Emphasis on momentary.
“Thank you. Back to Caliburn, it’s a sword, it’s full of magic, the Lupians say it came from the hands of the Madam of Honor herself-“
“Anything coming from our overlord dogs is bullshit,” Lancelot is quick to snap.
“For once we agree,” Morgaine adds.
Arthur rolls his eyes, finding their agreement to be just his luck before he tries to continue. He gestures back to the men in line, the salient soldiers of the General and their salivating officers. They all come for the same thing, power, but from a sword that seemed to have come from a goddess is a different kind of power.
To Arthur, “It just all sounds as ridiculous as the idea that it fell from the sky and was placed there by some lady in a lake. But to the point that you both keep interrupting…
“It’s magic, I can feel it in my bones, I can feel it’s call in my bones as anyone does when they stand even a mile from it.”
“You’re the only one who won’t get used to it,” Lancelot likes to tell him.
“Yes,” the golden boy agrees, “because it’s clearly very powerful, not even the science that crossed stars could free it from a rock!”
“Maybe science isn’t so powerful,” Morgaine suggests, “maybe it isn’t anything next to magic.”
Lancelot jumps on her words, suggesting, “And it’s in the form of a sword, it’s the whole point of magic, war!”
Arthur shakes his head. How many times can he shake his head, wag his finger, and preach to these two before they see what he sees? How long before he realizes that they must be shown and not told?
“Look at Caliburn,” he asks of them, as another tries and fails to pull out the sword, “it has all the power, people come from across the planet hoping they can wield it. Lupians, rebels, every lord and lady bends when they just think they can wield it. They fight just to hold a fraction of what it can do in their hands.
“Yet, it never moves… it’s never been used to fight. It’s a sword, you’d think it’s meant for war, but without ever being drawn its…. I just…” Even Arthur becomes lost in what he’s trying to say. He’s on the edge of something great, but he can’t just figure out what it is yet. “Caliburn, whatever it’s supposed to be, whatever it’s supposed to mean… it makes me think that magic, weapons, all of it, it’s all something more… you can’t just put something like magic into two categories.”
Morgaine, absolutely enthralled by the golden boy, praises his words however he struggled to say them. “Well said.”
“Eh, sounds like a cop out,” Lancelot says, finding the idea of there being no answer insufficient.
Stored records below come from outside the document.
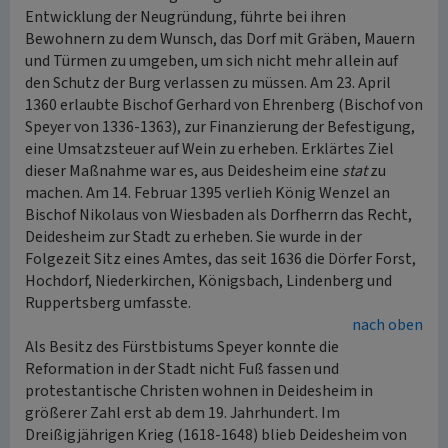
Entwicklung der Neugründung, führte bei ihren
Bewohnern zu dem Wunsch, das Dorf mit Gräben, Mauern
und Türmen zu umgeben, um sich nicht mehr allein auf
den Schutz der Burg verlassen zu müssen. Am 23. April
1360 erlaubte Bischof Gerhard von Ehrenberg (Bischof von
Speyer von 1336-1363), zur Finanzierung der Befestigung,
eine Umsatzsteuer auf Wein zu erheben. Erklärtes Ziel
dieser Maßnahme war es, aus Deidesheim eine
stat
zu
machen. Am 14. Februar 1395 verlieh König Wenzel an
Bischof Nikolaus von Wiesbaden als Dorfherrn das Recht,
Deidesheim zur Stadt zu erheben. Sie wurde in der
Folgezeit Sitz eines Amtes, das seit 1636 die Dörfer Forst,
Hochdorf, Niederkirchen, Königsbach, Lindenberg und
Ruppertsberg umfasste.
nach oben
Als Besitz des Fürstbistums Speyer konnte die
Reformation in der Stadt nicht Fuß fassen und
protestantische Christen wohnen in Deidesheim in
größerer Zahl erst ab dem 19. Jahrhundert. Im
Dreißigjährigen Krieg (1618-1648) blieb Deidesheim von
How can there be no answer, he wonders, a being without the ability to avoid all that.
Morgaine plays at the conundrum he finds. “You would say that.”
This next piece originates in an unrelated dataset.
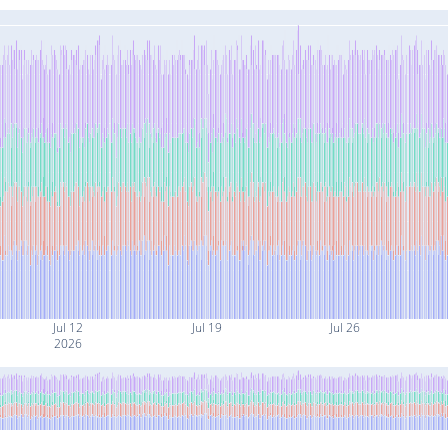
Jul 12
Jul 19
Jul 26
2026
Lancelot shakes his head and sneers, “You would say that.”
Before they can go at it again, Arthur laughs into his hands, “Have I ever told you that I love you two?”
Neither is quite fazed by the sudden admittance. Lancelot goes so far as to retort, “Far too often.”
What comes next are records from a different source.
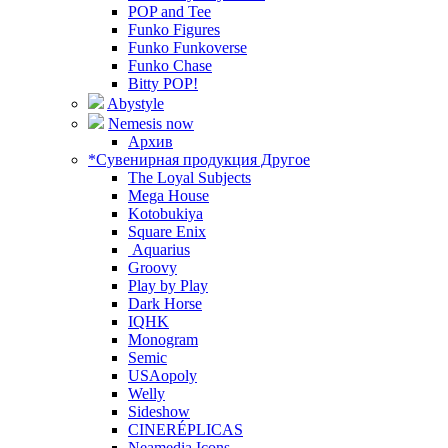
POP and Tee
Funko Figures
Funko Funkoverse
Funko Chase
Bitty POP!
Abystyle
Nemesis now
Архив
*Сувенирная продукция Другое
The Loyal Subjects
Mega House
Kotobukiya
Square Enix
Aquarius
Groovy
Play by Play
Dark Horse
IQHK
Monogram
Semic
USAopoly
Welly
Sideshow
CINERÉPLICAS
Neamedia Icons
“Why are you such a brute?” Morgaine chides Lancelot, fists on hips. “Arthur’s being nice and you’re putting him down for it.”
“I’m only jesting,” Lancelot pleads with a calming motion towards her, “calm your tits.”
Morgaine’s nose flies high up her face. The sharp black marking lines across her cheek ripple with her deep seated rage.
As the golden markings streaking down Arthur’s cheeks turn pale, he warns Lancelot, “She’s going to kill you now.”
Morgaine agrees, as the magic of her Le Fay blood turns her dark facial markings green. “I am going to kill you now.”
Lancelot starts backing away, teasing her one last time, “Only if you believe in it really hard!” In the next moment he’s running and she’s chasing after him, her skirt barely impeding her chase.
As he stands up, not quite so fast to follow them back towards town, Arthur repeats, “I love those two.”